Liu Xiaofeng, Shusharina Nadya, Shih Helen A, Kuo C-C Jay, El Fakhri Georges, Woo Jonghye
Gordon Center for Medical Imaging, Massachusetts General Hospital and Harvard Medical School, Boston, MA 02114 USA.
Dept. of Radiation Oncology, Massachusetts General Hospital and Harvard Medical School, Boston, MA 02114, USA.
Proc SPIE Int Soc Opt Eng. 2024 Feb;12927. doi: 10.1117/12.3006897. Epub 2024 Apr 3.
In this work, we aim to predict the survival time (ST) of glioblastoma (GBM) patients undergoing different treatments based on preoperative magnetic resonance (MR) scans. The personalized and precise treatment planning can be achieved by comparing the ST of different treatments. It is well established that both the current status of the patient (as represented by the MR scans) and the choice of treatment are the cause of ST. While previous related MR-based glioblastoma ST studies have focused only on the direct mapping of MR scans to ST, they have not included the underlying causal relationship between treatments and ST. To address this limitation, we propose a treatment-conditioned regression model for glioblastoma ST that incorporates treatment information in addition to MR scans. Our approach allows us to effectively utilize the data from all of the treatments in a unified manner, rather than having to train separate models for each of the treatments. Furthermore, treatment can be effectively injected into each convolutional layer through the adaptive instance normalization we employ. We evaluate our framework on the BraTS20 ST prediction task. Three treatment options are considered: Gross Total Resection (GTR), Subtotal Resection (STR), and no resection. The evaluation results demonstrate the effectiveness of injecting the treatment for estimating GBM survival.

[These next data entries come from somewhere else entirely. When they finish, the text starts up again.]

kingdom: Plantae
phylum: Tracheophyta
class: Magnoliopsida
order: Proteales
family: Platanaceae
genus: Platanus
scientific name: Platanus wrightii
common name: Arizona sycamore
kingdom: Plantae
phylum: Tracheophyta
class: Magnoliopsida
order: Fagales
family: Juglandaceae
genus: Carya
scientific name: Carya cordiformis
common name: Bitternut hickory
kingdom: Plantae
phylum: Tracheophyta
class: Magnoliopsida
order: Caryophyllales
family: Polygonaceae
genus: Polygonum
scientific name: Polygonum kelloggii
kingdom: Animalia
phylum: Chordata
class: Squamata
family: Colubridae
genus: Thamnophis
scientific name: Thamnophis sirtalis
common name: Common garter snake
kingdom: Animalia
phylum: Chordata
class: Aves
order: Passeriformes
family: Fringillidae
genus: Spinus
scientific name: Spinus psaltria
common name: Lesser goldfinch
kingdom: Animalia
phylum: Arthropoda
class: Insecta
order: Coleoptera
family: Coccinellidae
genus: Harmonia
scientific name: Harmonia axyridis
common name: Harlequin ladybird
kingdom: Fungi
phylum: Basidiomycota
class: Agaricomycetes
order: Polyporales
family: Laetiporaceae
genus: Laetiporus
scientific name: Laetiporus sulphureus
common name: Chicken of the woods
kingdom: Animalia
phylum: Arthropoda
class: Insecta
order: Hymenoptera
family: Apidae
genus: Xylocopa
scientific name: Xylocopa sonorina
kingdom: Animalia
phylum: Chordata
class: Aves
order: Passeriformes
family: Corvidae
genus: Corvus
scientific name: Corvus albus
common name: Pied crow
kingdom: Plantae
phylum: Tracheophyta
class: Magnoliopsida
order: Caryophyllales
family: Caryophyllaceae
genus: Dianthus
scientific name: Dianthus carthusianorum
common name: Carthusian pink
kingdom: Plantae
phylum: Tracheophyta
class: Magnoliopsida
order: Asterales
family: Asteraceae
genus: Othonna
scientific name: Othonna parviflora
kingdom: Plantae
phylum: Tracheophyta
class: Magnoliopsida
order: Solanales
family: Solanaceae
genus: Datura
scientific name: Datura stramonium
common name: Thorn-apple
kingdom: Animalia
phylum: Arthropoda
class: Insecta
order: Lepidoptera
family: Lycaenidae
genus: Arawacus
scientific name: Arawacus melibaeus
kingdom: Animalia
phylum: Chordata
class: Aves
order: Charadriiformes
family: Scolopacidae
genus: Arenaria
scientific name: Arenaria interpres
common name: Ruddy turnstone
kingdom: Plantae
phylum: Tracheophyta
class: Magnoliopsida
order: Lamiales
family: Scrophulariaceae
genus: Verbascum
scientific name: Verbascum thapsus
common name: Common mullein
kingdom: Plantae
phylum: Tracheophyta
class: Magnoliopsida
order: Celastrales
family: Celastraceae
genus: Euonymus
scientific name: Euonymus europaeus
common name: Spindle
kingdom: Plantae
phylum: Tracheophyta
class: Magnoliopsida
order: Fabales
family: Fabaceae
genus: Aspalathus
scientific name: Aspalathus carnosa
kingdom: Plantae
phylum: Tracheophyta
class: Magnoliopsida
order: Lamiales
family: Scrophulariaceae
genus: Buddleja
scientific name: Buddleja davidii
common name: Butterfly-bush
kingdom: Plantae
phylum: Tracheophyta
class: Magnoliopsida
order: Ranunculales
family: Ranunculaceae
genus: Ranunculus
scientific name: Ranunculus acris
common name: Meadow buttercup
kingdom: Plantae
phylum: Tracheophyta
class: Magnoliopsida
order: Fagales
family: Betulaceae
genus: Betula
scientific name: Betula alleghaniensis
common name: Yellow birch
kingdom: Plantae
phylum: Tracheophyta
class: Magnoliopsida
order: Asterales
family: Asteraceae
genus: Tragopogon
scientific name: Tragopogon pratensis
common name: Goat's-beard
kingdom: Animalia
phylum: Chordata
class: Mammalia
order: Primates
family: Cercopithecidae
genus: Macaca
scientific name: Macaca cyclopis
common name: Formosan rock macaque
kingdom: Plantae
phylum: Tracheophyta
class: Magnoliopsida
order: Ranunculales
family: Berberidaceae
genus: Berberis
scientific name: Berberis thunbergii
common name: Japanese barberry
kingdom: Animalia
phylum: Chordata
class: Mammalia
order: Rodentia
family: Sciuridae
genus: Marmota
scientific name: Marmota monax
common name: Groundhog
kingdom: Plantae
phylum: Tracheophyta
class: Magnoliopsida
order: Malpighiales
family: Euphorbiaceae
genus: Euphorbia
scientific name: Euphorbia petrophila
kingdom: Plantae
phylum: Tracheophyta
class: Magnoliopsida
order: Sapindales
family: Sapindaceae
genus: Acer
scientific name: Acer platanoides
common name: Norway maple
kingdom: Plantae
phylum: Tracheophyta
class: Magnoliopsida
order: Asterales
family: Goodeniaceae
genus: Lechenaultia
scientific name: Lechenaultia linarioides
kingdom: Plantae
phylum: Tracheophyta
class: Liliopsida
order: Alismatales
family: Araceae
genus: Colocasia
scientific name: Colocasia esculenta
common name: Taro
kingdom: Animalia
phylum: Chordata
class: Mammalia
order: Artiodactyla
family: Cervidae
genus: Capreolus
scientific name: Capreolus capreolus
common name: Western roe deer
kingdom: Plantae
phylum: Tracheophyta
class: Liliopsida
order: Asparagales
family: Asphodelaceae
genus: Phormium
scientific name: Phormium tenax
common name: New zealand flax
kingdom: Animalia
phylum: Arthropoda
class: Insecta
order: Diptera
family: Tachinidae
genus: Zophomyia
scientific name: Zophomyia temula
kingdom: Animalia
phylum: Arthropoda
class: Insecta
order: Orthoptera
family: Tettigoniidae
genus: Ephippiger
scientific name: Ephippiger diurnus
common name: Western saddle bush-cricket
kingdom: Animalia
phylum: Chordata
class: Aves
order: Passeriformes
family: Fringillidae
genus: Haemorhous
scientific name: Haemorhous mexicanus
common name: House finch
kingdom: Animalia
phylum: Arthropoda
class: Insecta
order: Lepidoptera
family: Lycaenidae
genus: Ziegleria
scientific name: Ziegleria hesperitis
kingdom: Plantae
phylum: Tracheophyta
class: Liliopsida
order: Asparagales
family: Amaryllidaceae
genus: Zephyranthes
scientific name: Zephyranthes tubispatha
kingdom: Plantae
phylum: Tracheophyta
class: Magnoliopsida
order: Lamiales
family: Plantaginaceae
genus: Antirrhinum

在这项工作中,我们旨在基于术前磁共振(MR)扫描预测接受不同治疗的胶质母细胞瘤(GBM)患者的生存时间(ST)。通过比较不同治疗的生存时间,可以实现个性化且精确的治疗规划。众所周知,患者的当前状态(由MR扫描表示)和治疗选择都是生存时间的成因。虽然先前基于MR的胶质母细胞瘤生存时间研究仅专注于将MR扫描直接映射到生存时间,但它们并未考虑治疗与生存时间之间的潜在因果关系。为解决这一局限性,我们提出了一种用于胶质母细胞瘤生存时间的治疗条件回归模型,该模型除了MR扫描外还纳入了治疗信息。我们的方法使我们能够以统一的方式有效利用来自所有治疗的数据,而不必为每种治疗训练单独的模型。此外,通过我们采用的自适应实例归一化,可以将治疗有效地注入到每个卷积层中。我们在BraTS20生存时间预测任务上评估我们的框架。考虑了三种治疗方案:全切除(GTR)、次全切除(STR)和不切除。评估结果证明了注入治疗对估计GBM生存的有效性。